Televizyon kanallarındaki açık oturumları, tartışma programlarını izlemek hoşuma gider. Bazılarını izlerken sinir olsam da bazılarından bir şeyler öğrenirim. Yalnız benim dikkatimi çeken bir noktaya yeri gelmişken değinmek isterim; ne kadar çok akademik unvanlılar varmış diye düşünürüm. Bir zamanlar saygı duyduğumuz, önünde ceketimizin düğmelerini iliklediğimiz hocalarımızın yerini kimler almış diye…

Türkiye’nin her yanına üniversite ve yüksek okul açılınca hocalarda da enflasyonun olması kaçınılmaz oluyor.

Şimdilerde Prof. Doç. unvanından geçilmiyor. Bu kadar akademik kişiler nasıl yetişti diye şaşıp kalıyorsunuz. Ne yazık ki; dünya sıralamasında ilk beş yüze giren üniversitelerimiz yer almıyor.

Televizyon ekranlarında yeni akademisyenleri izlerken insan elinde olmadan düşünüyor; o unvanı almak için yaptıkları çalışmalar, hazırladıkları tezler ve yayınları nelerdir diye…

İnsan yine elinde olmadan merak ediyor; bilimsel kitap veya makaleleri varsa acaba yabancı yayınlarda kaynak gösterilmişler mi? 

Bu arada medyada konuşanlar, yazanlar veya üniversitelerde belirli görevlere atananlar hakkında intihal ettiler diye suçlamaların gelmesi insanı üzüyor!

Akademisyenler için intihal affedilmez suç veya ayıptır.

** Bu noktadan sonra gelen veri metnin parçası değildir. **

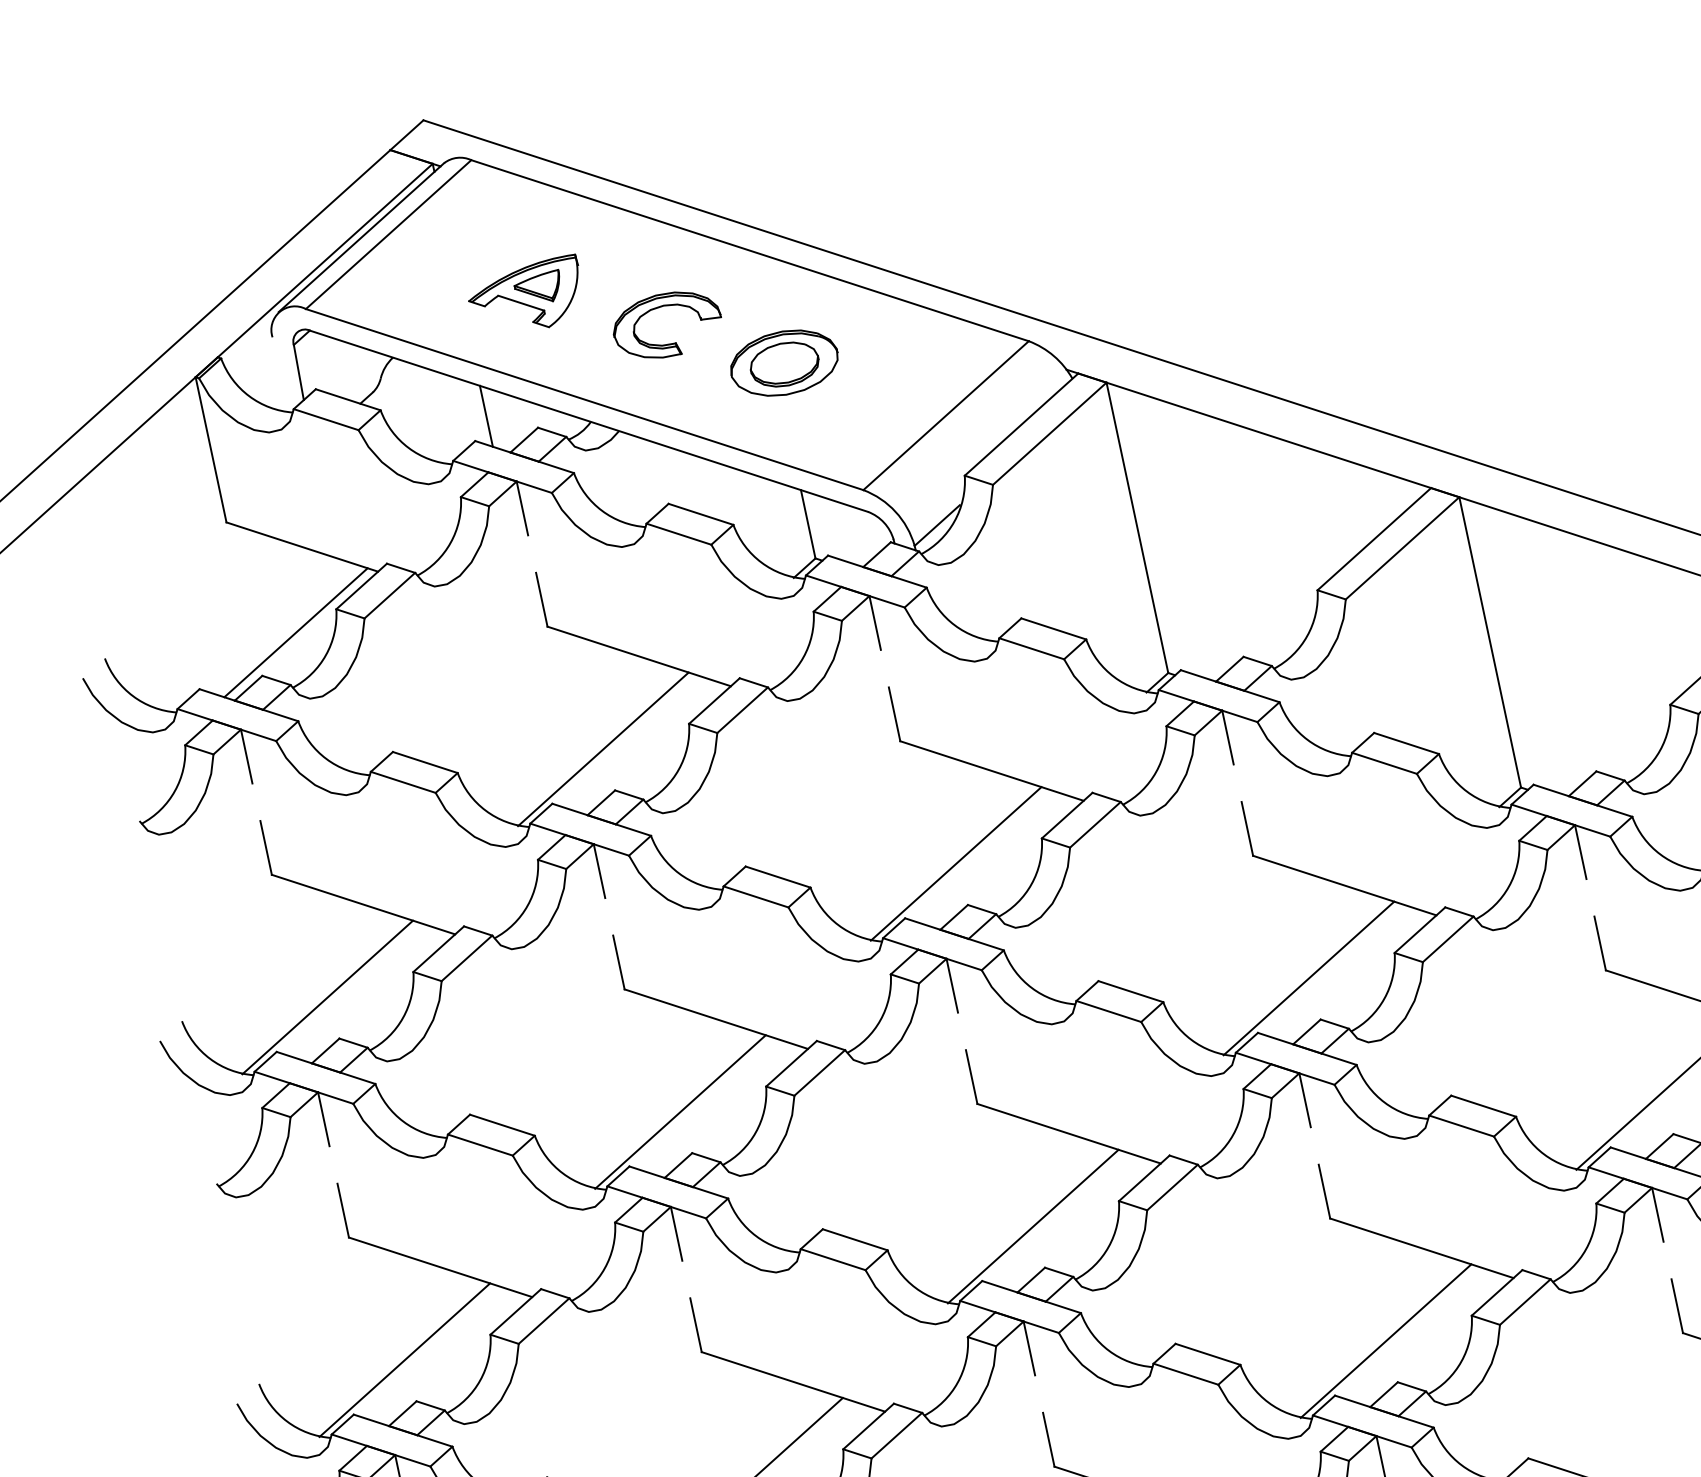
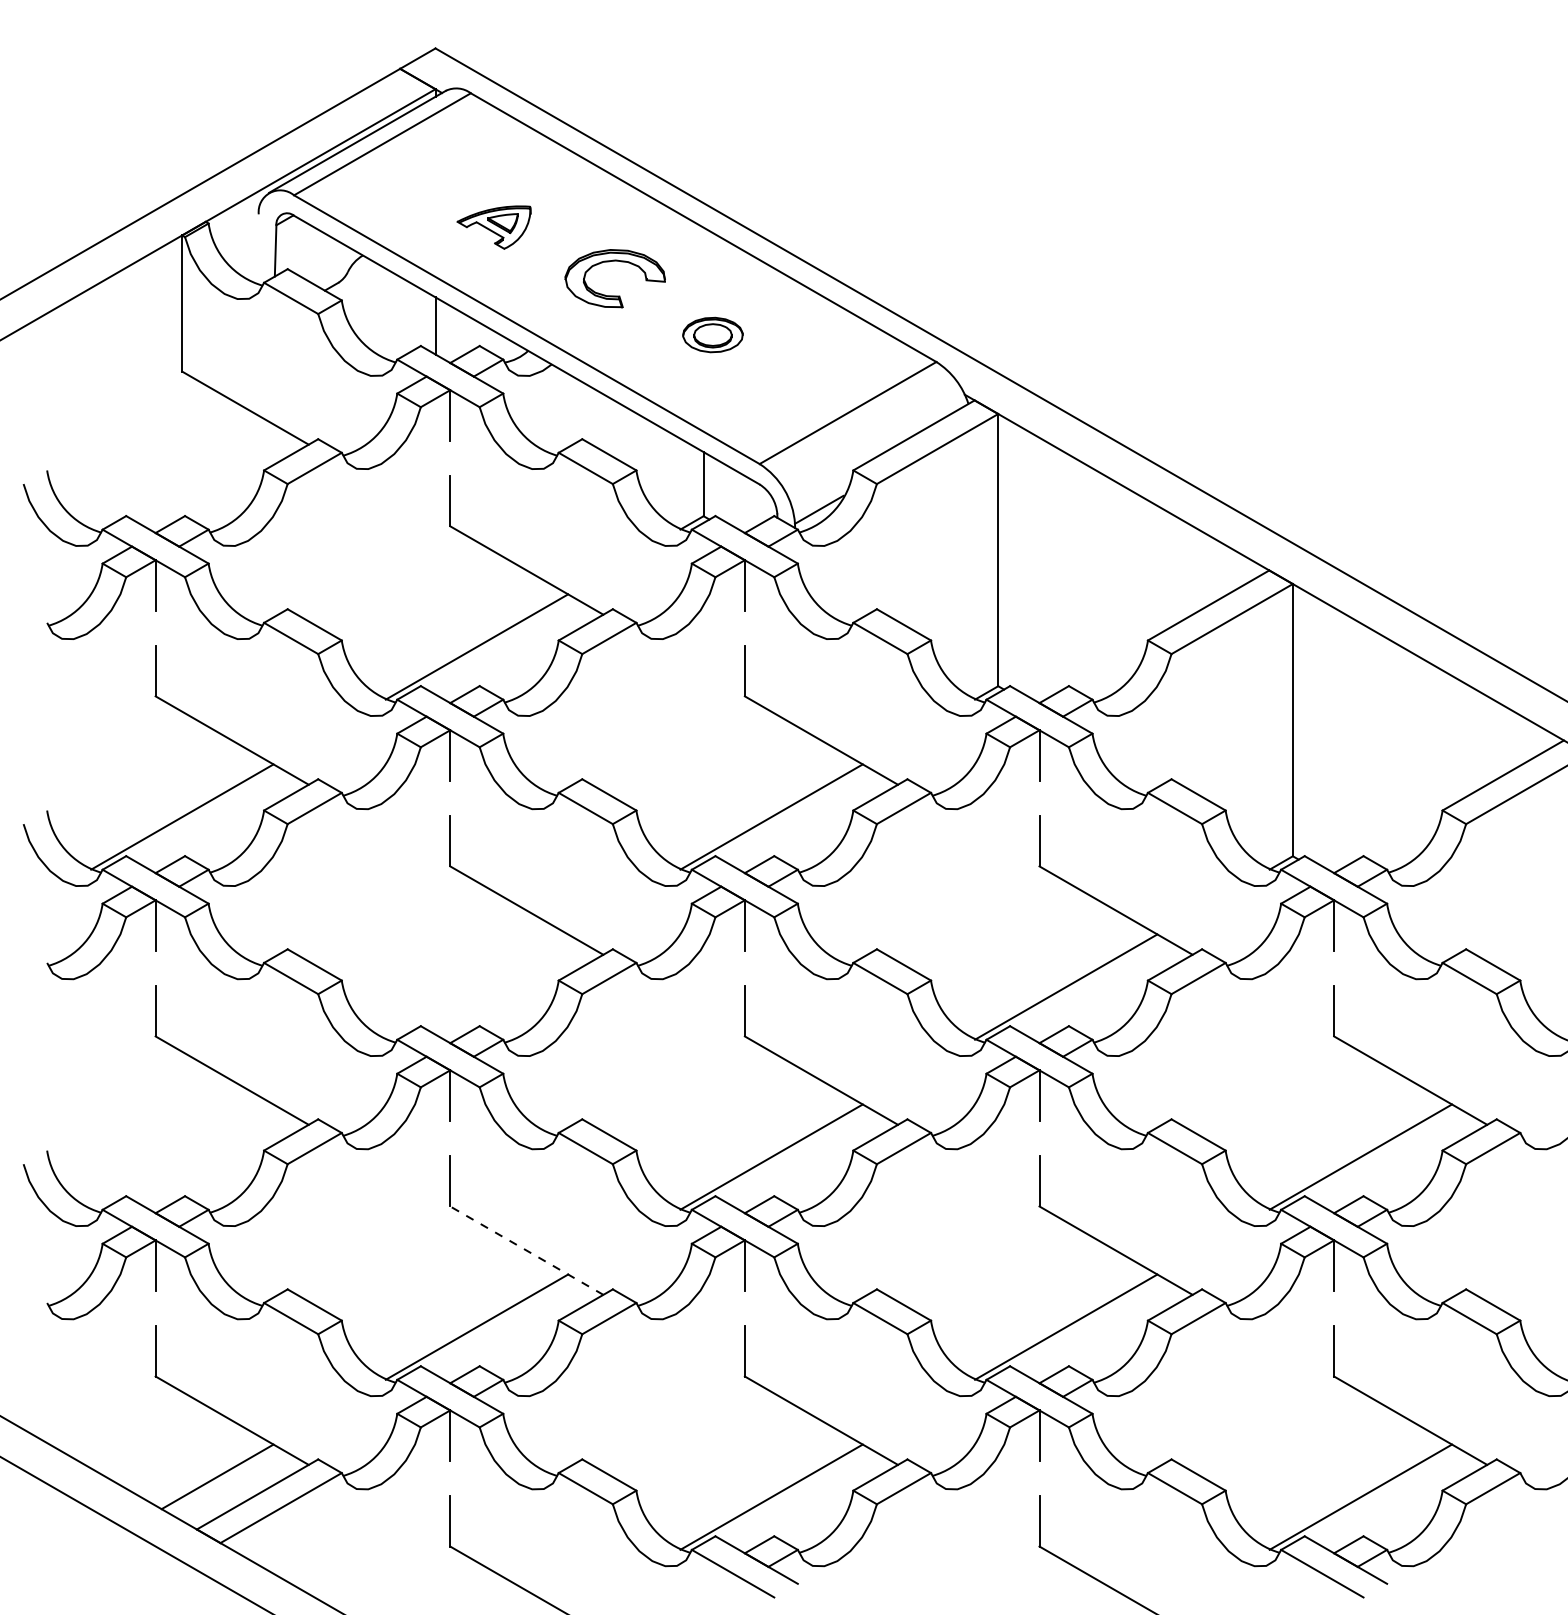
part: (525, 298) -> (493, 227), size x0.7
part: (783, 362) -> (712, 334), size x0.6
line: (295, 632) -> (223, 483), removed
line: (679, 1111) -> (476, 986), removed
line: (404, 1359) -> (182, 1156), removed
line: (793, 1381) -> (526, 1250), solid -> dashed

Bir kişinin yazdığını, kendisinden hiç söz edilmeden yazana mal edilmesine intihal denir. Sözlükler intihali, aşırma, çalma, apartma olarak tanımlamışlardır. Bir kitap veya makale yazarken bir başkasının o konudaki görüşlerini almaya ihtiyaç her zaman görülür. O zaman onu tırnak içerisine alarak filanca böyle diyor diye yazılmalıdır. Ayrıca dip notta nereden alındığı belirtilmelidir. Bazıları bu yönde suçlandığında tırnak açmayı unutmuşum diye kendilerini savunmaya kalktıklarında gülünç duruma düştüklerinin acaba farkındalar mı? 

Bir başkasının düşüncesini çalarak kendilerine mal edenlerden kaçı ortaya çıkmıştır; o da ayrı bir konu… Bu yönde akademik unvan alanların intihal yaptıkları ortaya çıkınca onlara ne gibi işlem yapılıp yapılmadığını da hep merak etmişidir.

İntihal olayı günümüzün sorunu olduğu kadar tarihte de bunun pek çok örneği vardır. Örneğin Issaac Newton, İngiliz bilgini Robert Hooke, Leibniz ve W.A.Mozart ile Salieri arasında da yaşanmıştır.

Geçmişte olduğu gibi günümüzde de intihal affedilmez bilimsel suçtur.